Task material START
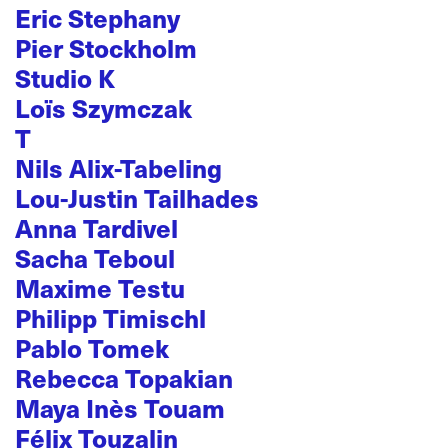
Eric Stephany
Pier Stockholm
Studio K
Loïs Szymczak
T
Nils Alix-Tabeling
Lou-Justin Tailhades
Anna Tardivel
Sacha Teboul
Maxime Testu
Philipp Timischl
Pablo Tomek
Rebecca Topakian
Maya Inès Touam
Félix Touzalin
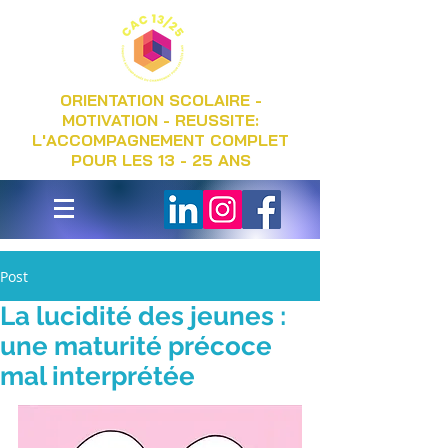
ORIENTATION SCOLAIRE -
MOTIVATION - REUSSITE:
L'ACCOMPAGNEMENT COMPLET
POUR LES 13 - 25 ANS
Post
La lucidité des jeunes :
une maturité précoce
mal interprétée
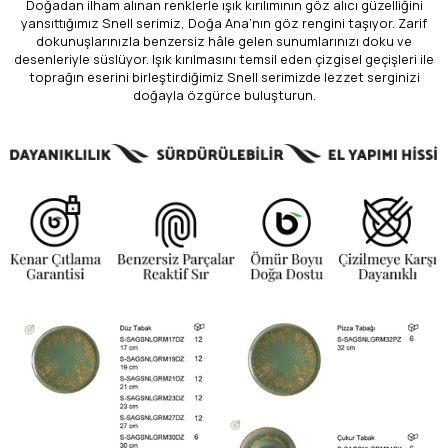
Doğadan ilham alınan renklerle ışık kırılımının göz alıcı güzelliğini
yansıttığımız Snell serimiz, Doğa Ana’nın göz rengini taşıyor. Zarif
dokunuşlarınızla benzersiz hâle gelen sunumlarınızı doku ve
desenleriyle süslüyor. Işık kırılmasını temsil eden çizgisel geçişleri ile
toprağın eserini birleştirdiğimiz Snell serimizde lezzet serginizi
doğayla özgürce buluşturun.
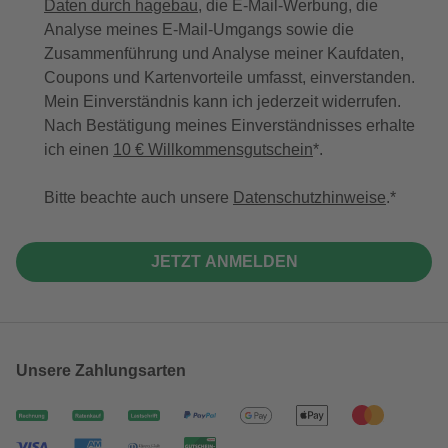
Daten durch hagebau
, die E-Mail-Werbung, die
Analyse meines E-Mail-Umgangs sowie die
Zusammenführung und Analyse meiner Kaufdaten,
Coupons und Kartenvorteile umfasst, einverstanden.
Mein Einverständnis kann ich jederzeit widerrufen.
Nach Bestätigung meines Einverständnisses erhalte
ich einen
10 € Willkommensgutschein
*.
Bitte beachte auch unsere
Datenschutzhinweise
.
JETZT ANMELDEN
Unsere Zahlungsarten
Task material END
Task material START
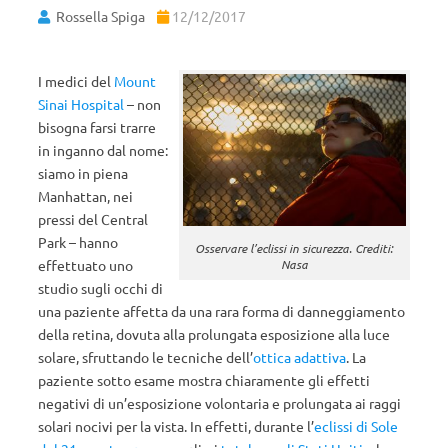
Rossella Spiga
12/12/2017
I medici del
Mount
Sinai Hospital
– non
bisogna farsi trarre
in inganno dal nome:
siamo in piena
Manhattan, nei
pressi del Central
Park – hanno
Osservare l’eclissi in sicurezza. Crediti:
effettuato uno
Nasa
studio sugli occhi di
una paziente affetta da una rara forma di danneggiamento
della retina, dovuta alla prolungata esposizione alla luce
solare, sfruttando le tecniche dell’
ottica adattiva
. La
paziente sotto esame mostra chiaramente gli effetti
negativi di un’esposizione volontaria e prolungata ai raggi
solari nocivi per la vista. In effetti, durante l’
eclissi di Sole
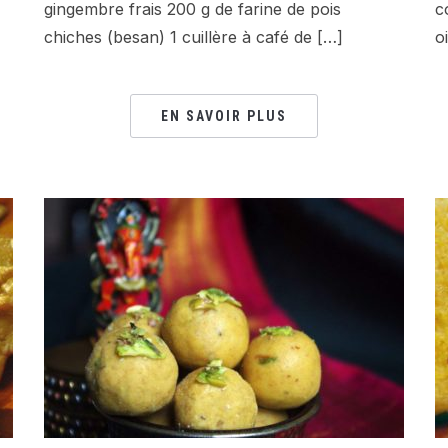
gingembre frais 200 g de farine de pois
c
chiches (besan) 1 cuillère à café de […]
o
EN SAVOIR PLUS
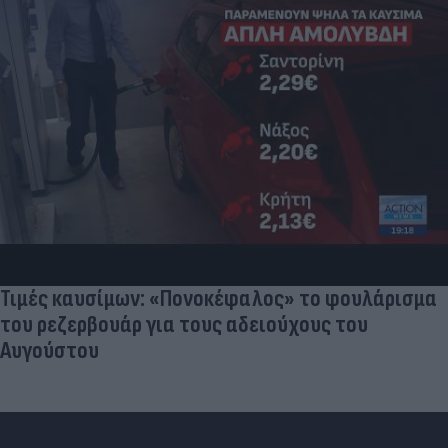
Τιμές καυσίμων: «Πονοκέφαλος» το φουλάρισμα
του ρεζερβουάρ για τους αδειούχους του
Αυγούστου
Task material END
Task material START
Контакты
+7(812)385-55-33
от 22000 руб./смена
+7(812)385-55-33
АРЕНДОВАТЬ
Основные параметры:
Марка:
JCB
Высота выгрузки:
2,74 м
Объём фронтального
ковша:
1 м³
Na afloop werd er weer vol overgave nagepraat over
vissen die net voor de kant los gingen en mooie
Task material END
About this exercise:
Write out the records line for line, starting at the line that contains "Eric Stephany" and stopping after the line that contains "mal interprétée". Leave the pictures out of your answer.

Result for this exercise:
Eric Stephany
Pier Stockholm
Studio K
Loïs Szymczak
T
Nils Alix-Tabeling
Lou-Justin Tailhades
Anna Tardivel
Sacha Teboul
Maxime Testu
Philipp Timischl
Pablo Tomek
Rebecca Topakian
Maya Inès Touam
Félix Touzalin
ORIENTATION SCOLAIRE -
MOTIVATION - REUSSITE:
L'ACCOMPAGNEMENT COMPLET
POUR LES 13 - 25 ANS
Post
La lucidité des jeunes :
une maturité précoce
mal interprétée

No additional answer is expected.